U.S. District Judge William G. Young peppered both sides with questions during closing arguments about what an outcome might look like that allows the deal to go forward — but with additional divestitures that might help buoy the market for bargain-hunting fliers.
Sicalides said the case and JetBlue's promises raise an issue that was a common theme throughout the year, with companies bringing their merger fixes to court after being unable to secure a settlement from one of the agencies, and said the judge's comments suggest the court is receptive.
"The judge in the Spirit merger case clearly thinks that the court should take into consideration the potential remedies that have been proposed," she said. "Certainly, the trend appears to be that courts are not just going to ignore those efforts."
Midcase Settlements
The antitrust agencies settled several merger challenges after they were lodged this year, accepting modified versions of fixes that the companies had appeared to be offering during the merger review.
The DOJ reached a deal on May 5 to end its challenge of Assa Abloy's $4.3 billion purchase of a hardware and home improvement business from Spectrum Brands.

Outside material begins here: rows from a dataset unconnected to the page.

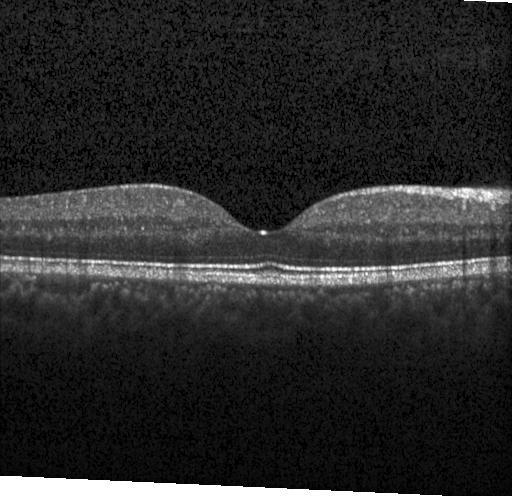 Retinal OCT cross-section.
Macular OCT: no choroidal neovascularization, no diabetic macular edema, and no drusen.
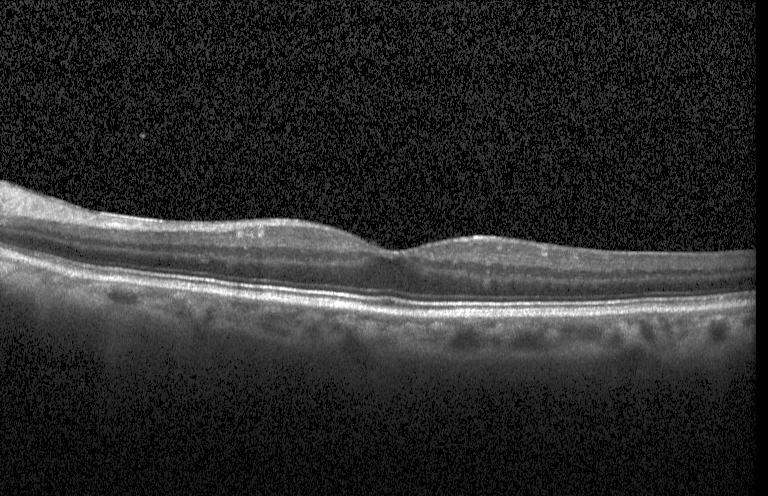

Macular OCT demonstrating no evidence of choroidal neovascularization, diabetic macular edema, or drusen.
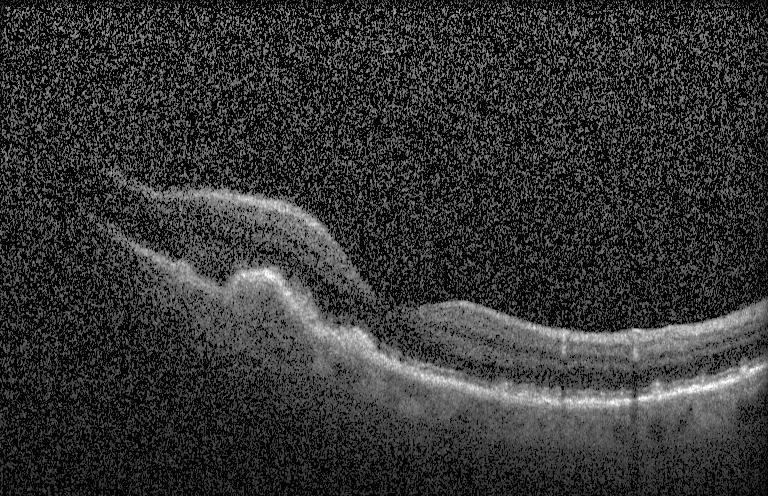

OCT B-scan showing a choroidal neovascular membrane.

The settlement came after 6 days of trial in D.C. federal court on claims the merger would hurt competition for residential smart locks and premium mechanical door locks.
The deal to end the challenge added additional assets to an offer Assa Abloy had put forward previously to sell its U.S. and Canadian residential locks businesses to Fortune Brands Home & Security in an $800 million transaction.
The FTC agreed in August to drop its challenge to Intercontinental Exchange Inc.'s $11.7 billion acquisition of Black Knight that was brought over concerns about the supply of loan origination systems and other software used by banks to help generate mortgages.
The companies said in July that they'd agreed to offload extra assets, adding the sale of Black Knight's Optimal Blue business, which provides data to price mortgages, to a subsidiary of Canada's Constellation for $700 million, after previously saying in March they'd be selling the Empower loan origination system to Constellation.
The agencies have been vocal about an increased hesitancy to accept settlements in merger cases and McCormack from Kirkland & Ellis said that both the ICE and Assa Abloy cases were watched closely by the antitrust bar. The government's decision to pursue litigation, only to subsequently settle, he said, "diverged in some respects from the current administration's approach to antitrust enforcement."
Feinstein said the midcase settlements could be an effect of the approach being taken by the agencies.
"The government isn't as quick to accept a settlement and so some of the matters are going into litigation and then settling," she said.
In September, the FTC and several states also settled their pending challenge of Amgen's planned $27.8 billion purchase of Horizon Therapeutics. Enforcers alleged the deal would allow Amgen to leverage its portfolio of blockbuster drugs to protect the monopoly positions of Horizon's thyroid eye treatment Tepezza and its chronic refractory gout treatment Krystexxa by bundling rebates offered to insurance companies and pharmacy benefits managers.
The settlement bars Amgen from bundling its products with either Tepezza or Krystexxa and from conditioning rebates or other contract terms on one of the drugs.
McCormack said the theory of the Amgen case was based on "conglomerate effects" and that such cases can be difficult to prove in court. That's because the merging parties are neither direct competitors nor customers or suppliers of each other, he said, and the potential for harm is based on speculation about the impact of bundling complimentary products.
"Even though the parties publicly stated the settlement was on favorable terms, the fact that the FTC was willing to pursue a challenge on a conglomerate theory is something that the antitrust bar is acutely aware of in terms of evaluating future transactions," McCormack said.